» **What to do**
Write out, word for word, the part of the Unity GPU optimization text starting with "To draw a GameObject, Unity" and going on through "draw call batching.".

This is the third in a series of articles that unpacks optimization tips for your Unity projects. Use them as a guide for running at higher frame rates with fewer resources. Once you’ve tried these best practices, be sure to check out the other pages in the series:
See our latest optimization guides for Unity 6 developers and artists:
Understand the limitations of your target hardware and how to profile the GPU to optimize the rendering of your graphics. Try these tips and best practices to reduce the workload on the GPU.
When profiling, it’s useful to start with a benchmark to tell you what profiling results you should expect from specific GPUs.
See GFXBench for a great list of different industry-standard benchmarks for GPUs and graphics cards. The website provides a good overview of the current GPUs available and how they stack up against each other.
Watch the rendering statistics
Click the Stats button in the top right of the Game view. This window shows you real-time rendering information about your application during Play mode. Use this data to help optimize performance:
- fps: Frames per second
- CPU Main: Total time to process one frame (and update the Editor for all windows)
- CPU Render: Total time to render one frame of the Game view
- Batches: Groups of draw calls to be drawn together
- Tris (triangles) and Verts (vertices): Mesh geometry
- SetPass calls: The number of times Unity must switch shader passes to render the GameObjects on-screen; each pass can introduce extra CPU overhead.
Note: In-Editor fps does not necessarily translate to build performance. We recommend that you profile your build for the most accurate results. Frame time in milliseconds is a more accurate metric than frames per second when benchmarking. Learn more in the e-book Ultimate guide to profiling Unity games (Unity 6 edition).

To draw a GameObject, Unity issues a draw call to the graphics API (e.g. OpenGL, Vulkan, or Direct3D). Each draw call is resource intensive. State changes between draw calls, such as switching materials, can cause performance overhead on the CPU side.
PC and console hardware can push a lot of draw calls, but the overhead of each call is still high enough to warrant trying to reduce them. On mobile devices, draw call optimization is vital. You can achieve this with draw call batching.
Draw call batching minimizes these state changes and reduces the CPU cost of rendering objects. Unity can combine multiple objects into fewer batches using several techniques:
- SRP Batching: If you are using HDRP or URP, enable the SRP Batcher in your Pipeline Asset under Advanced. When using compatible shaders, the SRP Batcher reduces the GPU setup between draw calls and makes material data persistent in GPU Memory. This can speed up your CPU rendering times significantly. Use fewer Shader Variants with a minimal amount of Keywords to improve SRP batching. Consult this SRP documentation to see how your project can take advantage of this rendering workflow.

» **Data under study**
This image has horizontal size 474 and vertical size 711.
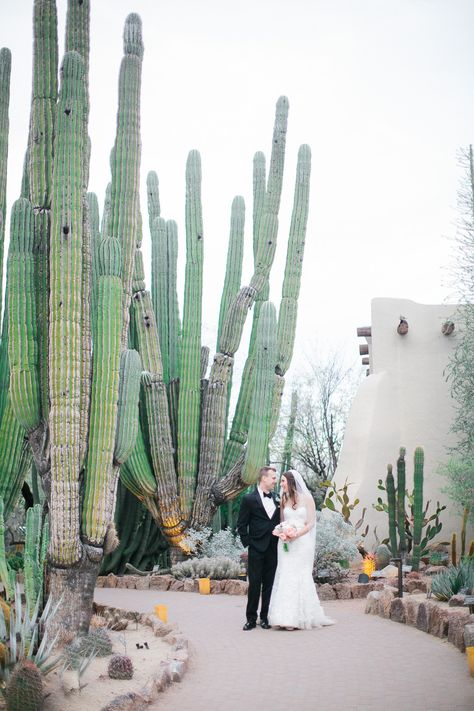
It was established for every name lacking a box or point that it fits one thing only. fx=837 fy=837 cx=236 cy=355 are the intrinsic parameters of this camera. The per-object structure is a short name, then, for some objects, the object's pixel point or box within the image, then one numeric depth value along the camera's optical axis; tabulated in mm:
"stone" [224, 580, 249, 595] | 10695
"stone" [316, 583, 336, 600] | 9938
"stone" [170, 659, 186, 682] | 5480
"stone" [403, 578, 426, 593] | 9664
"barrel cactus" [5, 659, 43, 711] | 4391
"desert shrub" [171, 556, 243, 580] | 11352
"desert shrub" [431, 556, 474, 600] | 8031
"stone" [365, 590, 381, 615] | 8492
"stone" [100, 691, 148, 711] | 4441
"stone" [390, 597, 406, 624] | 7868
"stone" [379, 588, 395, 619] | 8242
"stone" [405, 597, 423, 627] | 7617
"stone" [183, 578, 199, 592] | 11156
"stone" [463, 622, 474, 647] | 5945
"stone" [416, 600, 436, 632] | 7281
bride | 7656
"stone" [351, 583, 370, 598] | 10031
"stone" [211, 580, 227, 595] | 10898
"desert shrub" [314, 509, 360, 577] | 10484
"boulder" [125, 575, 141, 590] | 11582
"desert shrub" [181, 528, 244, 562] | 12117
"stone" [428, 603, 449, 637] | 6863
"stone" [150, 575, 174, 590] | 11367
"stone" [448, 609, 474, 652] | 6309
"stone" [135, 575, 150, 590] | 11477
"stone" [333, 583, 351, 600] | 10000
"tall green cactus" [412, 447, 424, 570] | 12016
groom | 7727
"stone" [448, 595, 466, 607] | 7562
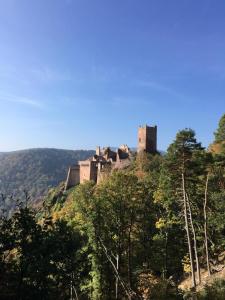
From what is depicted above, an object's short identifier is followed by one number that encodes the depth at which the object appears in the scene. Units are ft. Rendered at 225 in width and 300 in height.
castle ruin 209.20
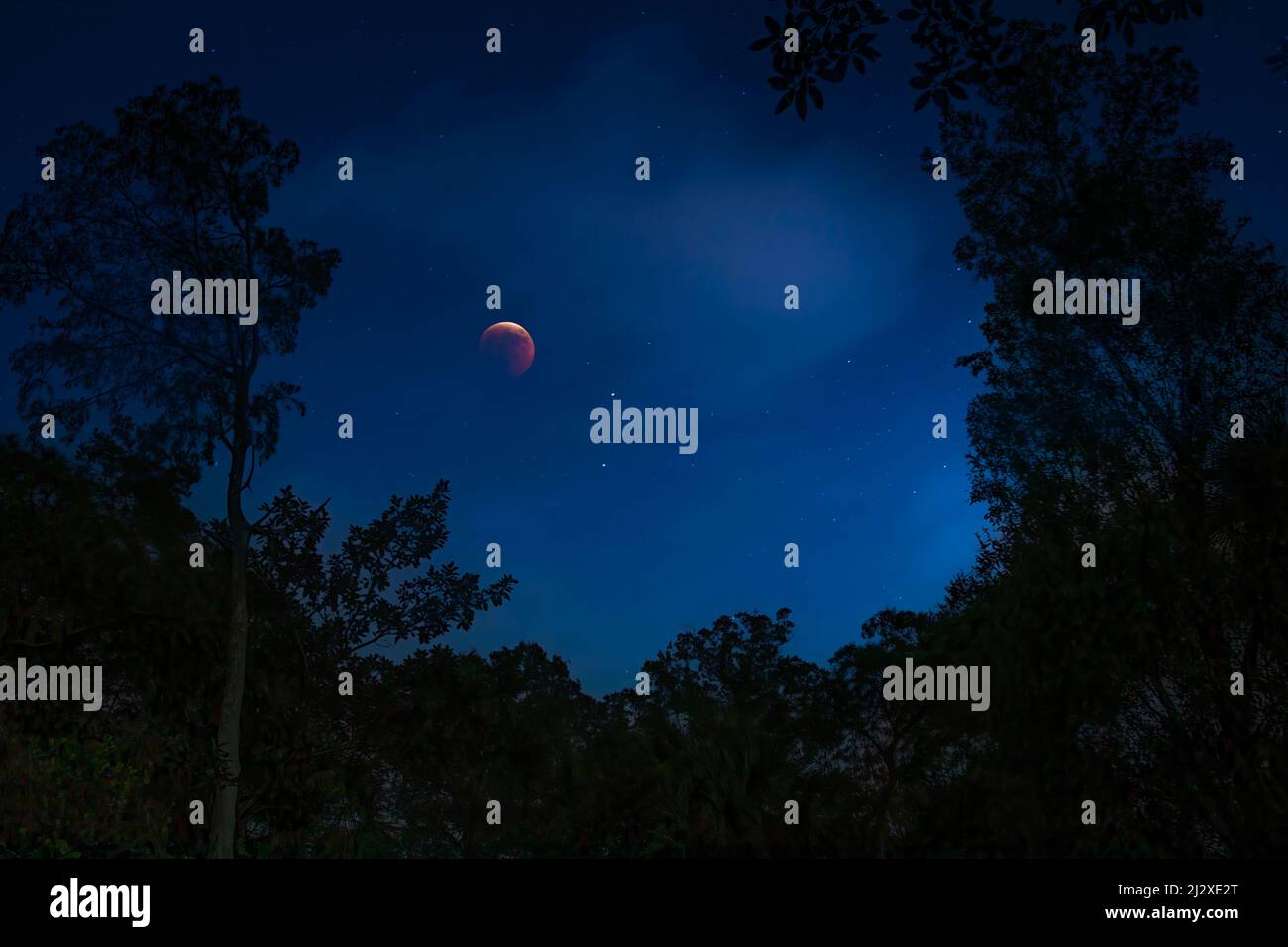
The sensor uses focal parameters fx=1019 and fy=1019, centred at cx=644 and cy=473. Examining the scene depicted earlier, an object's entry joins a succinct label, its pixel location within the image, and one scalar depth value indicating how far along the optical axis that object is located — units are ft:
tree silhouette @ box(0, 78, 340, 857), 69.77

» **Result of this exercise**
To draw a GameObject, Unity issues a draw call to the graphics API (e.g. OpenGL, Vulkan, or Direct3D). Each draw call is resource intensive. State changes between draw calls, such as switching materials, can cause performance overhead on the CPU side.
PC and console hardware can push a lot of draw calls, but the overhead of each call is still high enough to warrant trying to reduce them. On mobile devices, draw call optimization is vital. You can achieve this with draw call batching.